Lego City Undercover: The Chase Begins (3DS/3DS XL) is the handheld version - in fact prequel - of the recent Wii U open-world crime fighting adventure.
The title takes the story of Chase McCain, Lego City's top undercover police officer, back to his days as a lowly recruit. McCain is tasked first with fighting low-level crime in the district around the under-construction police station, before eventually taking on the top dogs in the Lego gang scene.
While the story is completely new, many of the gameplay mechanics are very familiar from the Wii U title. Impressively, much of the same open world environment, variety of missions and massive number of unlockable MiniFigs and vehicles (70 and 50 respectively) make it into the handheld game. So does the variety of gameplay, including vehicle chases, smash-and-build puzzles, platforming and power-ups.
It's not as long as the Wii U version, unfortunately, but at 10 hours and with a number of collectibles and side quests, it's still pretty good value.
It also goes without saying that Travellers' Tales now trademark humour and loveable physical hijinks make it in as well - and since that's always been the heart of Lego games, that's pretty crucial. It's another genuinely funny, warm game from the TT team.
Also like the Wii U version, sadly, the game also suffers from many technical issues. Lego City is massive, but the 3DS struggles to cope with the scale and detail of the game world. Long loading times and 'fog of war' combine with frame rate woes to make the game feel pretty ropey from time to time.

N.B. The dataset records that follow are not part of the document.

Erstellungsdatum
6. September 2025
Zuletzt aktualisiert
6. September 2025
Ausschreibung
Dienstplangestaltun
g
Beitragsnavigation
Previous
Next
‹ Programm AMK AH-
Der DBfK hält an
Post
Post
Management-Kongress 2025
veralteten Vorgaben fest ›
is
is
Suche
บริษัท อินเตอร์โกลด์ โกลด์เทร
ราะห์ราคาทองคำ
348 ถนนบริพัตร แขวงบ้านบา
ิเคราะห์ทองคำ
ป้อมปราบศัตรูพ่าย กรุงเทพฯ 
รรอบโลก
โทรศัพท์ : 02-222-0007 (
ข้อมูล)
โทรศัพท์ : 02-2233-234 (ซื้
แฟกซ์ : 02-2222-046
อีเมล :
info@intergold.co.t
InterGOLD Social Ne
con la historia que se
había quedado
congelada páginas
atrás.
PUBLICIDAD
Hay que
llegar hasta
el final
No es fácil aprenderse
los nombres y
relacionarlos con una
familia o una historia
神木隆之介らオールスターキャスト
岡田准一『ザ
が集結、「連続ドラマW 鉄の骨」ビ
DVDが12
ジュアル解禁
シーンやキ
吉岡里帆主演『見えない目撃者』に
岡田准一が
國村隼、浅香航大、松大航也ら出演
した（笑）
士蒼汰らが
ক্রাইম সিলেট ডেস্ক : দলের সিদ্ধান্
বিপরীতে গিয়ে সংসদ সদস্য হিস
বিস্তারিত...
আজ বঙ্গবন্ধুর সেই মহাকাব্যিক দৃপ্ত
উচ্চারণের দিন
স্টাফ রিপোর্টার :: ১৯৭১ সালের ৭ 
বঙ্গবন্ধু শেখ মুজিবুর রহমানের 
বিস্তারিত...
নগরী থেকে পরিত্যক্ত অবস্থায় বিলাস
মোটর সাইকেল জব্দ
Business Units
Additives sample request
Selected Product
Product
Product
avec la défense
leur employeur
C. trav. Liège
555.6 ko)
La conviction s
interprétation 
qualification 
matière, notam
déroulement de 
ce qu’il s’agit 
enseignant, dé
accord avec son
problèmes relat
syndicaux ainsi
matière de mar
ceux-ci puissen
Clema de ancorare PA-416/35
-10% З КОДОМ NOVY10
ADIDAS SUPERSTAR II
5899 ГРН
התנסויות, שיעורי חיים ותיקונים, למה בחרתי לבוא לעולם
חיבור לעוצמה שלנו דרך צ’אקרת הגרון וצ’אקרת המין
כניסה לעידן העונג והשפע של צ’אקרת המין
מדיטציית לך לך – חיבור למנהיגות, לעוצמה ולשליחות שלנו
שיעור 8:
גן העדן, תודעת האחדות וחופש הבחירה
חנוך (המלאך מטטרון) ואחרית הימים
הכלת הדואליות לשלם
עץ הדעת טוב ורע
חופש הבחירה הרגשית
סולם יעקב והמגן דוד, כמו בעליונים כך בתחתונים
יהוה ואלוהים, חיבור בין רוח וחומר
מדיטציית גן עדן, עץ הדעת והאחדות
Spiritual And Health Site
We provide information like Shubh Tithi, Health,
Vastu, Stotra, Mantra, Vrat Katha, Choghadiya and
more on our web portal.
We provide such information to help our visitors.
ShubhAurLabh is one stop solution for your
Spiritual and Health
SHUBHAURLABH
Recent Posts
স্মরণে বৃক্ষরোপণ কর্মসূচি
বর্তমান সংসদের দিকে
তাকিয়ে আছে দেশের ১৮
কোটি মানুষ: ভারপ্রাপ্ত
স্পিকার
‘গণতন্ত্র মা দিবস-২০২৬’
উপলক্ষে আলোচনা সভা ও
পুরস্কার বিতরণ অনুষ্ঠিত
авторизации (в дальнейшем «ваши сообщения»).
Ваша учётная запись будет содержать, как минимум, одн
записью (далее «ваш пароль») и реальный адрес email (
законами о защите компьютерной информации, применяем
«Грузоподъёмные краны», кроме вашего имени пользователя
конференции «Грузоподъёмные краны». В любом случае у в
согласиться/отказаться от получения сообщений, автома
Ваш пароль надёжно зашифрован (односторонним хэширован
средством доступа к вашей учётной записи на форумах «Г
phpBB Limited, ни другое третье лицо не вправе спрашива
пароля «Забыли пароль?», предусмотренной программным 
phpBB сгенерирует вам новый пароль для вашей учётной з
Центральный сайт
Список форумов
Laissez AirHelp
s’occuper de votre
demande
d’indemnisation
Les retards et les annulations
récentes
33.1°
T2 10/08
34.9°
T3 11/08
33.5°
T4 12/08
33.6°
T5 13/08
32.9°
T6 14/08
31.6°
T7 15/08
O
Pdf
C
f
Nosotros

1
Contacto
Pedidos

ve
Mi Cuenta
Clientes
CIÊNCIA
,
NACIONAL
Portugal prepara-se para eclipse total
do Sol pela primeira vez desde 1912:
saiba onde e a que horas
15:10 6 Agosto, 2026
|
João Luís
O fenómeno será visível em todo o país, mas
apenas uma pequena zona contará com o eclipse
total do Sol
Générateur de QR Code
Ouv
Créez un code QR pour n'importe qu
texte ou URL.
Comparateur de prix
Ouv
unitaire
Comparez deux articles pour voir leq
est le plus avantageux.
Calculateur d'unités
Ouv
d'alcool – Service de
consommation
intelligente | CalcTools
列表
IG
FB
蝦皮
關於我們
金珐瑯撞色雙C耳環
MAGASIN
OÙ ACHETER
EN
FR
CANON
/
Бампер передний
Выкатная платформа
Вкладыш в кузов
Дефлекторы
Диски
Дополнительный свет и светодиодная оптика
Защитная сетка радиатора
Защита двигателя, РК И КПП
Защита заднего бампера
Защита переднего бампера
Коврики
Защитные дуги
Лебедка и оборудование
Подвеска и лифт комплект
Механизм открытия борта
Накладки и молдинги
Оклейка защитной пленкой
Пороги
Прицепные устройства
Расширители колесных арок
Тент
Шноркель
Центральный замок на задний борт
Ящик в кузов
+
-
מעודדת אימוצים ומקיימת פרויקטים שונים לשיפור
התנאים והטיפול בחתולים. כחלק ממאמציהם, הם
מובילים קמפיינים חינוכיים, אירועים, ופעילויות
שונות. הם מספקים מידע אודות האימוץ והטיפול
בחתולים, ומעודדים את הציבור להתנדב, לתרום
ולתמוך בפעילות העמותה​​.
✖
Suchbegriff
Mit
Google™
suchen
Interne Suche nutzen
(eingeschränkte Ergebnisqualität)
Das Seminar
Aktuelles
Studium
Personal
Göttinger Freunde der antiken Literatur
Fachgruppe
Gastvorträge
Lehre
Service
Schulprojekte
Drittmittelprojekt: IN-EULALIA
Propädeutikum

That said, in our experience the technical issues weren't as troubling as on the Wii U version, and in general it seemed to run smoothly enough so that younger players wouldn't notice.
The result is a pretty strong Lego game, full of details, varied missions and gameplay, but one which like its console counterpart isn't quite able to match up with the bigger franchised entries in the series. Yes, it's a fun outing, and it's great to see Lego strike out on its own away from the crutch of Star Wars and Batman licenses, but in lacking a bit of polish it falls a bit short of true greatness.